Gegenstand der Untersuchung sind alle Erscheinungsformen kollektiven Handelns in der Erwerbsarbeit, einschließlich neuer Handlungsformen, die auf Öffentlichkeit und virtuellen Raum statt auf den Ort des Betriebs setzen und die Selbstvertretung gegenüber verrechtlichen Formen der Interessenvertretung präferieren.

Das Projekt geht dabei von der These aus, dass die verrechtlichten Kollektive, Kollektivitäten und Kollektivierungen im Wandel der Erwerbsarbeit durch Entgrenzung, Entbetrieblichung, Digitalisierung und Subjektivierung in Krisen geraten sind.

Diese Entwicklungen bewirken auf mehreren Ebenen eine Erosion der verrechtlichten Vorstellungen von kollektivem Handeln und Kollektivitäten.
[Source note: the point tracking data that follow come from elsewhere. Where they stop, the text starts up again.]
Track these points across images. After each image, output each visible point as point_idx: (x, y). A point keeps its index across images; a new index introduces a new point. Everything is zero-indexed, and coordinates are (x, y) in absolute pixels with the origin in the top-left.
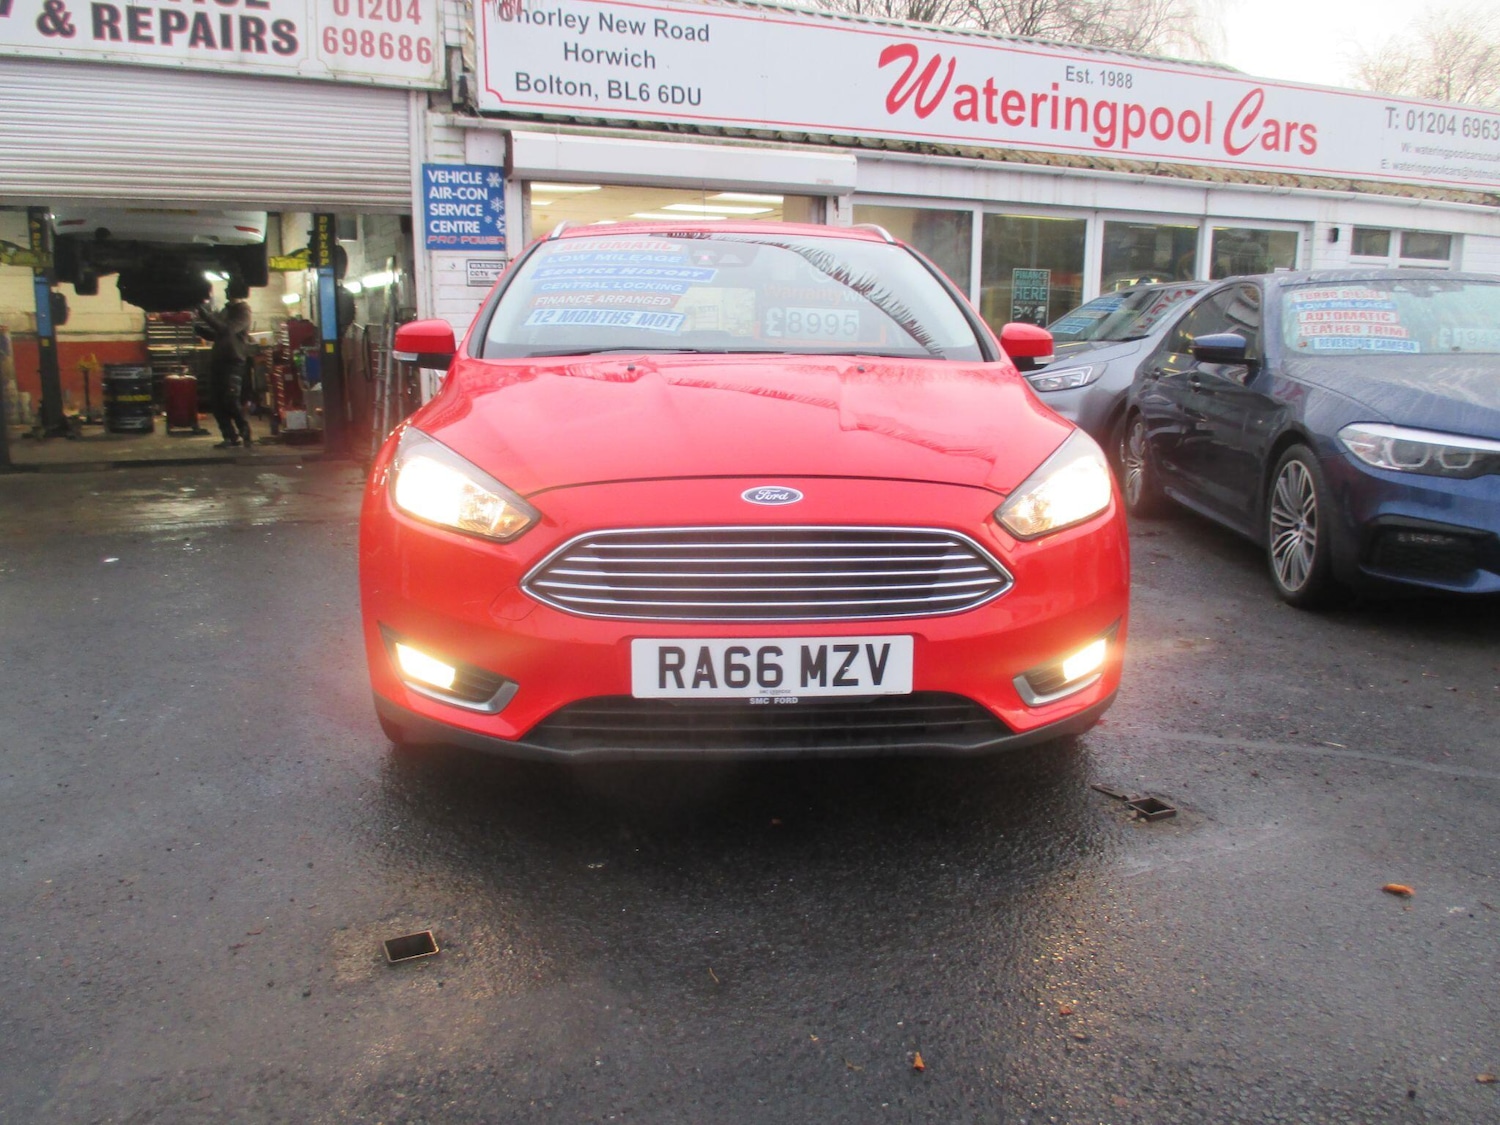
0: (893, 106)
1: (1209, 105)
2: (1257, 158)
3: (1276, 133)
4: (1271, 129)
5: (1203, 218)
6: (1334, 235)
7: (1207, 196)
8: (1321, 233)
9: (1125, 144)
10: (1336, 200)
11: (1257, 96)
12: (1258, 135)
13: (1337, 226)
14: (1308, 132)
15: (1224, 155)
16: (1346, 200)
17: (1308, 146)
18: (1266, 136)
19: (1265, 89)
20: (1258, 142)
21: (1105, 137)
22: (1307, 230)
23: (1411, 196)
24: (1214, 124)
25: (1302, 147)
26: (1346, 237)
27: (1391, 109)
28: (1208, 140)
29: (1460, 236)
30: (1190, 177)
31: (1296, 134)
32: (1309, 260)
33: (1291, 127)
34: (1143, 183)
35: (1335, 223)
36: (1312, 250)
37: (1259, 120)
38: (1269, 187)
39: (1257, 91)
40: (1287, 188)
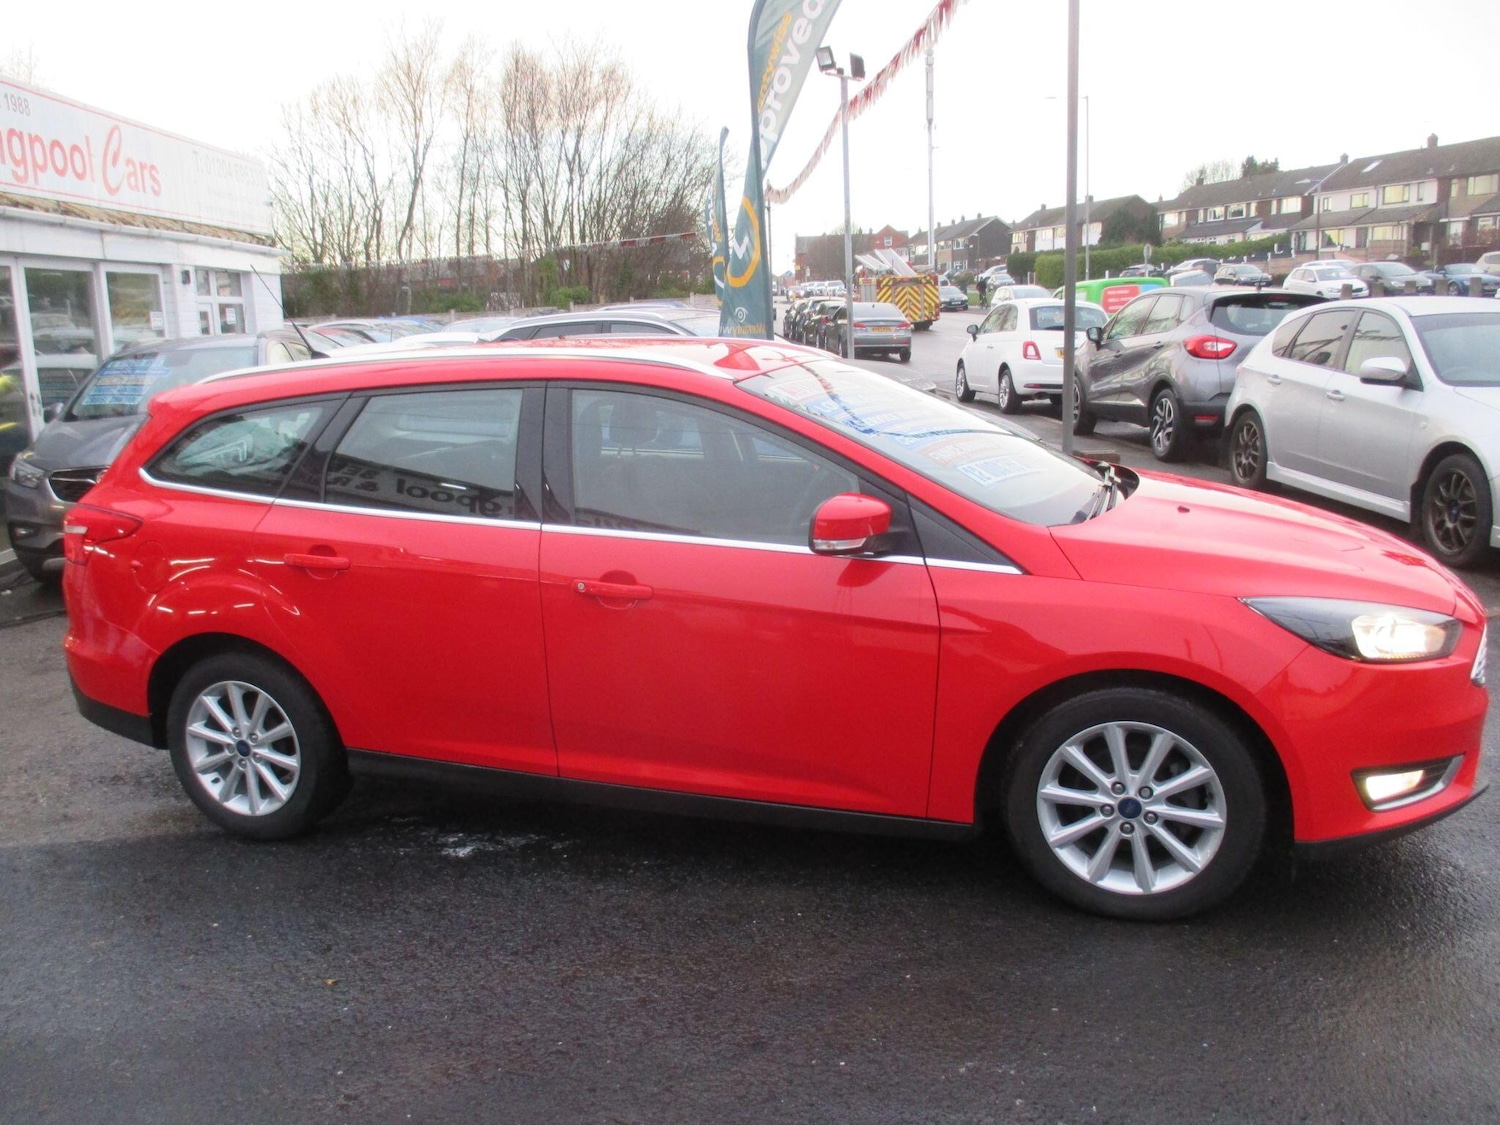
1: (87, 138)
2: (130, 200)
3: (134, 174)
4: (131, 169)
5: (95, 263)
6: (186, 277)
7: (103, 238)
8: (178, 276)
9: (36, 180)
10: (180, 241)
11: (117, 132)
12: (122, 177)
13: (186, 268)
14: (154, 172)
15: (106, 195)
16: (188, 242)
17: (156, 187)
18: (130, 175)
19: (122, 126)
20: (125, 182)
21: (20, 171)
22: (164, 273)
23: (219, 236)
24: (94, 160)
25: (152, 188)
26: (193, 277)
27: (195, 152)
28: (93, 179)
29: (247, 274)
30: (88, 218)
31: (146, 173)
32: (174, 302)
33: (143, 167)
34: (61, 225)
35: (184, 265)
36: (173, 292)
37: (121, 161)
38: (143, 230)
39: (116, 128)
40: (156, 232)
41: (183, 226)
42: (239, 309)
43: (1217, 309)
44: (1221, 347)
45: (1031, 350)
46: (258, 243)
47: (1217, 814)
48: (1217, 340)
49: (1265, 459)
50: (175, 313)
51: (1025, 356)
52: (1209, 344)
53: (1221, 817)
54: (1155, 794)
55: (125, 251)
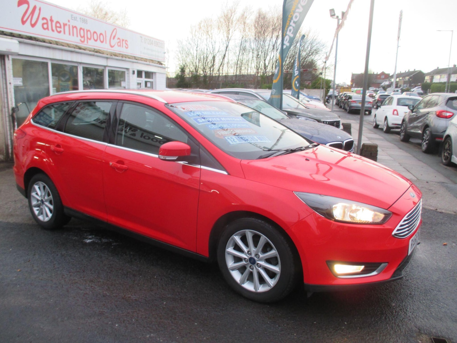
0: (23, 22)
1: (105, 31)
2: (117, 50)
3: (120, 42)
4: (119, 41)
5: (105, 67)
6: (134, 72)
7: (107, 60)
8: (131, 72)
9: (87, 42)
10: (133, 62)
11: (115, 31)
12: (116, 43)
13: (134, 70)
14: (126, 42)
15: (109, 47)
16: (135, 62)
17: (127, 46)
18: (118, 42)
19: (117, 29)
20: (117, 44)
21: (83, 39)
22: (127, 71)
23: (146, 62)
24: (107, 38)
25: (125, 47)
26: (136, 73)
27: (141, 37)
28: (106, 43)
29: (155, 73)
30: (103, 54)
31: (124, 42)
32: (129, 79)
33: (123, 40)
34: (93, 55)
35: (133, 69)
36: (129, 77)
37: (116, 38)
38: (120, 58)
39: (115, 29)
40: (124, 59)
41: (135, 58)
42: (152, 83)
43: (450, 101)
44: (448, 114)
45: (395, 112)
46: (159, 64)
47: (278, 268)
48: (447, 112)
49: (452, 155)
50: (129, 82)
51: (393, 114)
52: (444, 113)
53: (279, 269)
54: (260, 257)
55: (114, 64)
Erscheinungsformen von Entbetrieblichung und räumlicher wie zeitlicher Entgrenzung der Erwerbsarbeit bringen veränderte Verständnisse von Zugehörigkeiten und imaginierten Kollektivitäten mit sich. Insbesondere im Bereich digitaler Arbeit finden sich zudem verstärkt Ansprüche auf Selbstvertretung anstelle der traditionellen Fremdvertretung. Gewerkschaften und Betriebsräte reagieren auf den Wandel, indem sie nach neuen Formen von Kollektivierung suchen und dazu an der Entwicklung neuer Kommunikations-, Aktions- und Organisationsformen arbeiten. Diese neuen Formen wie etwa strategische Kampagnen sind vor allem auf die Herstellung von Öffentlichkeit gerichtet und weisen Individualisierungstendenzen und alltagspolitische Bezüge auf. Im Bereich selbstständiger (digitaler) Arbeit lässt sich zudem beobachten, dass sich etwa Freelancer*innen zunehmend über Verbands- und Plattformstrukturen koordinieren.
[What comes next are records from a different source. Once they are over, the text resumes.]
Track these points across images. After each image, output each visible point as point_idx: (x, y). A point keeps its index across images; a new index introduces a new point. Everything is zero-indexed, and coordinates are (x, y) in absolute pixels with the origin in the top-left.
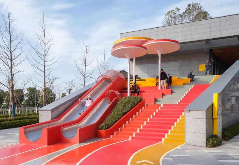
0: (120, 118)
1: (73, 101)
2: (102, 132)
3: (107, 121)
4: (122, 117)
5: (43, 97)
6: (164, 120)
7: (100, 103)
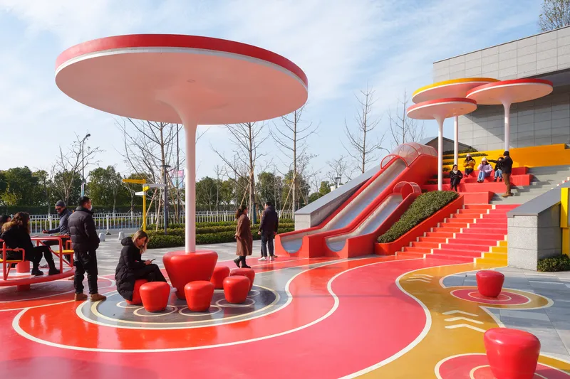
0: (413, 226)
1: (341, 200)
2: (383, 245)
3: (393, 230)
4: (416, 225)
5: (293, 193)
6: (487, 231)
7: (385, 203)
Diese Entwicklungen deuten zum einen auf eine Dynamisierung der Kollektivierung hin und zum anderen auf ein verändertes Verhältnis zwischen Vertreter*innen und Vertretenen, also zwischen Kollektivierungsprozessen und Subjekten der Erwerbsarbeit. Wir fragen, ob darin neue Repräsentations- und Solidarisierungspotentiale liegen.
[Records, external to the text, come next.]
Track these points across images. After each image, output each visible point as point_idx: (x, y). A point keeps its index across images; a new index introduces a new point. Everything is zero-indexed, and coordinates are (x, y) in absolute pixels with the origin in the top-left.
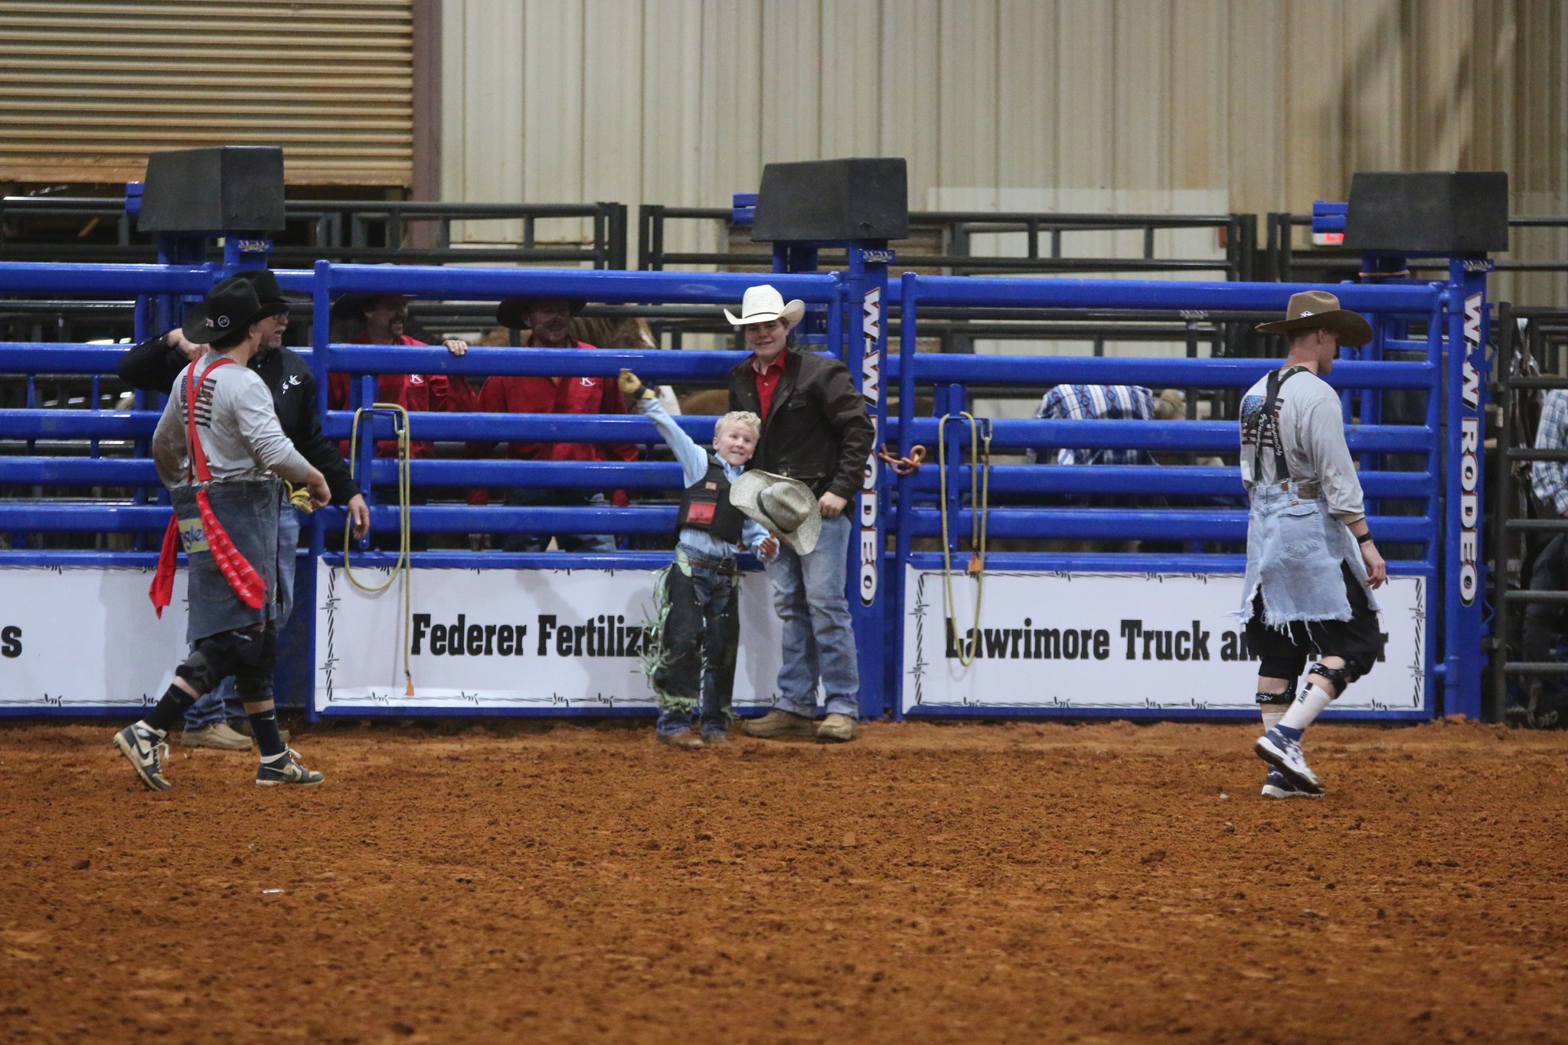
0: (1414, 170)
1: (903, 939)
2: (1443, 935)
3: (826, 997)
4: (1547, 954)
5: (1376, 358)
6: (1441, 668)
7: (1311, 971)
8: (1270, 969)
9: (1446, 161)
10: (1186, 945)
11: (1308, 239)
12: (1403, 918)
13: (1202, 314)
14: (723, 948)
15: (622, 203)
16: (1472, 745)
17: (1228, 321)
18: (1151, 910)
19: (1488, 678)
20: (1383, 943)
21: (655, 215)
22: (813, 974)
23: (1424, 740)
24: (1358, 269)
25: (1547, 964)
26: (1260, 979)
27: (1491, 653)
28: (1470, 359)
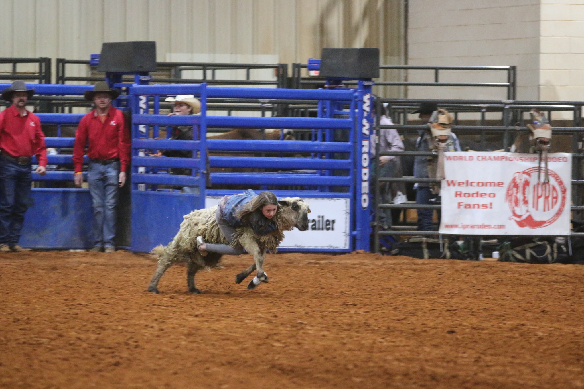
0: (347, 47)
1: (148, 332)
2: (349, 330)
3: (117, 354)
4: (387, 337)
5: (331, 118)
6: (355, 233)
7: (299, 344)
8: (284, 343)
9: (359, 44)
10: (253, 334)
11: (308, 74)
12: (335, 325)
13: (267, 100)
14: (79, 336)
15: (50, 57)
16: (366, 262)
17: (278, 103)
18: (241, 321)
19: (372, 236)
20: (326, 333)
21: (62, 62)
22: (112, 345)
23: (349, 259)
24: (325, 84)
25: (387, 341)
26: (280, 347)
27: (373, 227)
28: (366, 118)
Besonders interessant sind diese Veränderungsprozesse im Hinblick auf die Vergeschlechtlichung der Kollektive. Möglicherweise können hier bestehende Kategorisierungen und Normierungsprozesse, die sich an tradierten Geschlechterbildern orientieren, überwunden werden. Kommen die Geschlechtsarrangements in Bewegung? Zentral ist hierbei die Frage, ob Recht dabei eine begrenzende oder ermöglichende Rolle einnimmt.